Medizin und Sars-CoV-2Covid-19-Impfstoff im Test: Ganz langsam, ganz wenig

In Mainz wird ein Impfstoff gegen Covid-19 an Menschen getestet. Zwar sind die Entwickler sehr vorsichtig, ganz ausschließen lassen sich die Risiken für die Testpersonen aber nicht.

Ein Impfstoff gegen Sars-CoV-2 könnte helfen, die Corona-Pandemie zu beenden. Weltweit wird in rund 150 Forschungsprojekten nach einem solchen Stoff gesucht. In Deutschland wie auch in Großbritannien ist nun jeweils ein möglicher Impfstoff für klinische Tests zugelassen worden. Weltweit gibt es damit erst fünf solcher Testreihen an Menschen (Stand 24.04.2020).

Das Paul-Ehrlich-Institut hat am 22.04.2020 die erste klinische Prüfung eines Impfstoffkandidaten des Biotechnologieunternehmens Biontech in Mainz genehmigt. Dafür soll das namenlose Mittel an rund 200 gesunden Menschen im Alter zwischen 18 und 55 Jahren getestet werden.

Kleine Gruppe, kleine Dosis

Die Entwickler hoffen, in dieser ersten Prüfphase herauszufinden, ob der Wirkstoff verträglich ist und die erhoffte Immunantwort auslöst. Volkart Wildermuth ist Wissenschaftsjournalist und beschreibt, den behutsamen Beginn des nun anlaufende Testverfahrens: "Das geht erst mal ganz sachte los. Da spritzt man nicht gleich 200 Leuten gleichzeitig was in den Arm, sondern die bekommen die niedrigste Dosis des Impfstoffs."

Zuvor ist der Stoff an Mäusen und Ratten getestet worden.
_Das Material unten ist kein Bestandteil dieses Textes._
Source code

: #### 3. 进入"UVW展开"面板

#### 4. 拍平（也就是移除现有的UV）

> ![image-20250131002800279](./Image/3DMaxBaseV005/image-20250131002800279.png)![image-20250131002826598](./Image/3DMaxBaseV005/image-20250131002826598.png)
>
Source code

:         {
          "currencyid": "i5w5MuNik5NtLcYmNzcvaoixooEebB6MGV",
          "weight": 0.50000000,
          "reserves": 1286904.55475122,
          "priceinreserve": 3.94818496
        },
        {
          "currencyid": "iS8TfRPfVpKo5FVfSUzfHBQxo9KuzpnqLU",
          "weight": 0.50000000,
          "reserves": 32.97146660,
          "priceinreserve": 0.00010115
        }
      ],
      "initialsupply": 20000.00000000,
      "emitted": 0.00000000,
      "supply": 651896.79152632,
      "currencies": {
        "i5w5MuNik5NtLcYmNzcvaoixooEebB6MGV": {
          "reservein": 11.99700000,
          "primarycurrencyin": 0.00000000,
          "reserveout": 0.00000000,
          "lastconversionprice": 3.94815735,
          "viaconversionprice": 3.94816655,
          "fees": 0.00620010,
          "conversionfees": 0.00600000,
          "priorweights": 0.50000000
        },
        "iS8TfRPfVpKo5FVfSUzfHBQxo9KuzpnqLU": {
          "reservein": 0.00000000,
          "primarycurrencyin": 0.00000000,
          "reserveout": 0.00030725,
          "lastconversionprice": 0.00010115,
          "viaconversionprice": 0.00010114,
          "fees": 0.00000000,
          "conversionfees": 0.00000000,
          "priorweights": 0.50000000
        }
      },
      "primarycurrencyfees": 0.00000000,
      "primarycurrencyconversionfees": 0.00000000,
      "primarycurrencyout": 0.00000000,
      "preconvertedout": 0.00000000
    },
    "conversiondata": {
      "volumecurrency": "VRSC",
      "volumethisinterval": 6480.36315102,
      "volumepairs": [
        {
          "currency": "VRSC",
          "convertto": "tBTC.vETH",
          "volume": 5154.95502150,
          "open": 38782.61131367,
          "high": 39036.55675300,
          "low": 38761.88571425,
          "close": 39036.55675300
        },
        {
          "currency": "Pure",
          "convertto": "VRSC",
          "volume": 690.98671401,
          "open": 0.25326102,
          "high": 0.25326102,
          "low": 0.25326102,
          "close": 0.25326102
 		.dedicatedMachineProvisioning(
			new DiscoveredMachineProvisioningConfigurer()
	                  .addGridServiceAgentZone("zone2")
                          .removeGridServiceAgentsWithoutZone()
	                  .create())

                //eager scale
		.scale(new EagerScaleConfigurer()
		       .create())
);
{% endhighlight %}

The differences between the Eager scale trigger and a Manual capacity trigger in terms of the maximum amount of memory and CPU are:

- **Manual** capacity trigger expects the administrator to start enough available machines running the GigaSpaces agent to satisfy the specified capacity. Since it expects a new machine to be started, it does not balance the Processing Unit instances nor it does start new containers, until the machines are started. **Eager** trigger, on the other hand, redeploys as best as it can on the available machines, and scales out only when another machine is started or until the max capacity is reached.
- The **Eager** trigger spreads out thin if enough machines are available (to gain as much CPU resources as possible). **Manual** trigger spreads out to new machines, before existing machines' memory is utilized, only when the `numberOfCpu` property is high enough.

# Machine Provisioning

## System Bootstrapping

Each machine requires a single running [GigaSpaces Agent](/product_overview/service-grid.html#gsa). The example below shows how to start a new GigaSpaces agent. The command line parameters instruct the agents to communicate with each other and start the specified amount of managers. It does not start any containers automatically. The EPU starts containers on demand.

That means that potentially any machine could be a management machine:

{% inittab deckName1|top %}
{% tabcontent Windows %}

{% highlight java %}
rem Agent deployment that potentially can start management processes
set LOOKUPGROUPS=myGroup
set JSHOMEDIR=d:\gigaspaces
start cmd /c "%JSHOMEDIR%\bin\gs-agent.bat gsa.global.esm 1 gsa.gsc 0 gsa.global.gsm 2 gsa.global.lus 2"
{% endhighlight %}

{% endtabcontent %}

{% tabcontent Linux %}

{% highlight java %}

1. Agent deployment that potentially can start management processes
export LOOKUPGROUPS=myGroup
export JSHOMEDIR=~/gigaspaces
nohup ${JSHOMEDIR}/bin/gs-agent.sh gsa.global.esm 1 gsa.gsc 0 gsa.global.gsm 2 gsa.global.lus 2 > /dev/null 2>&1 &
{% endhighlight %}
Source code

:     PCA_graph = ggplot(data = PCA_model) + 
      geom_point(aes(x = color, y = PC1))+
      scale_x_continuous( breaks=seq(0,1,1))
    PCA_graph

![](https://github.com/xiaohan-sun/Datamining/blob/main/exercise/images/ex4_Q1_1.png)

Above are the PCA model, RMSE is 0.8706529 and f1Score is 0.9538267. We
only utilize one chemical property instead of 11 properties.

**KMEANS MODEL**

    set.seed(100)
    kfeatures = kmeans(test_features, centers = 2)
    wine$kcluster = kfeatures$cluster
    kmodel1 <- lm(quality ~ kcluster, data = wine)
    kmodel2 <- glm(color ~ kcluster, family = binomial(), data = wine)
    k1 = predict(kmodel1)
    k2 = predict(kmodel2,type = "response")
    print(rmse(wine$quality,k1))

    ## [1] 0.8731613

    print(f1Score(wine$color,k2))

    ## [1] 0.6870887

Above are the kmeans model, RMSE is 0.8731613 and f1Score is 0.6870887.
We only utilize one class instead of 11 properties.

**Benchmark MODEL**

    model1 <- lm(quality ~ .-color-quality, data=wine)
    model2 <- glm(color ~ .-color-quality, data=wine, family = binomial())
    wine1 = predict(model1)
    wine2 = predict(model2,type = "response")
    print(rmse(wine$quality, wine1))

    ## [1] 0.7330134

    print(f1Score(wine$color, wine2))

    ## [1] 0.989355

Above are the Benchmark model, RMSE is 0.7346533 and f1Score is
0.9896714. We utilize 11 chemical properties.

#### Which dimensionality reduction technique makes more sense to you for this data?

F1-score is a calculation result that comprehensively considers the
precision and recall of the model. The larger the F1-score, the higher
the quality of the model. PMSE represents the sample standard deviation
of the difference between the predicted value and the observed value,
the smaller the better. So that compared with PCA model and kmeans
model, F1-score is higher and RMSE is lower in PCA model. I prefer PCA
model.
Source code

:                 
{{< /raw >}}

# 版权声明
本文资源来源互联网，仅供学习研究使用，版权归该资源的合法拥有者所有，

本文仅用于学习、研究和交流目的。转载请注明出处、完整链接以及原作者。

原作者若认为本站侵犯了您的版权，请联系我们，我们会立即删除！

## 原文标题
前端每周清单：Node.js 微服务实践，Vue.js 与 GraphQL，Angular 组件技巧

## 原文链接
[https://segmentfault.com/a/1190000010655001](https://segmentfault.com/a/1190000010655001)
Zu ihrer eigenen Sicherheit werden die Testpersonen dann vor Ort überwacht.

"Die werden dann nicht nach Hause geschickt, sondern bleiben über Nacht, dass die Ärzte überwachen können, ob irgendeine überraschende Reaktion auftritt."
Volkart Wildermuth, Wissenschaftsjournalist

Sicher gebe es für die Testpersonen ein Risiko. Am ehesten könnte es noch zu einer paradoxen Reaktion des Immunsystems kommen, sagt Volkart Wildermuth. Das würde bedeuten, dass der Verlauf einer späteren Erkrankung durch die Impfung verschlimmert wird.

"Das einzige Risiko, was so ein bisschen im Raum steht, ist die so genannte paradoxe Reaktion des Immunsystems."
Volkart Wildermuth, Wissenschaftsjournalist, über die Risiken des Tests

Die potenzielle Wirkung des Teststoffs beruht auf der sogenannten RNA-Technologie. Der genetische Bauplan für ungefährliche Bestandteile des Coronavirus wird in einer speziellen Trägerlösung in den menschlichen Körper injiziert. Dieses Vorgehen hat sich in der Tumorbekämpfung bereits bewährt.

RNA-Technologie

Körpereigene Zellen nehmen die Erbinformation auf und produzieren harmlose Erregerteile. Sie lösen Covid-19 nicht aus, werden aber dennoch vom Immunsystem erkannt, das eine Immunantwort aufbaut und abspeichert.

"Dieses Prinzip hat man für eine ganze Reihe von Tumor-Impfstoffen zum Beispiel schon verwendet. Dazu gibt es ausführliche Sicherheitsdaten."
Volkart Wildermuth, Wissenschaftsjournalist

Die nun anlaufende Testphase wird drei bis fünf Monate andauern. Erste Teildaten von etwa 50 bis 100 Teilnehmern könnten voraussichtlich Ende Juni oder Anfang Juli vorliegen und könnten erste Erkenntnisse zur groben Verträglichkeit liefern. An einer zweiten Testphase könnten dann auch Freiwillige aus Risikogruppen teilnehmen.

"Dann wird auch der Impfstoff an älteren Menschen erprobt und an Menschen mit Vorerkrankungen. Das ist ganz entscheidend bei einer Krankheit, die besonders für Ältere gefährlich ist."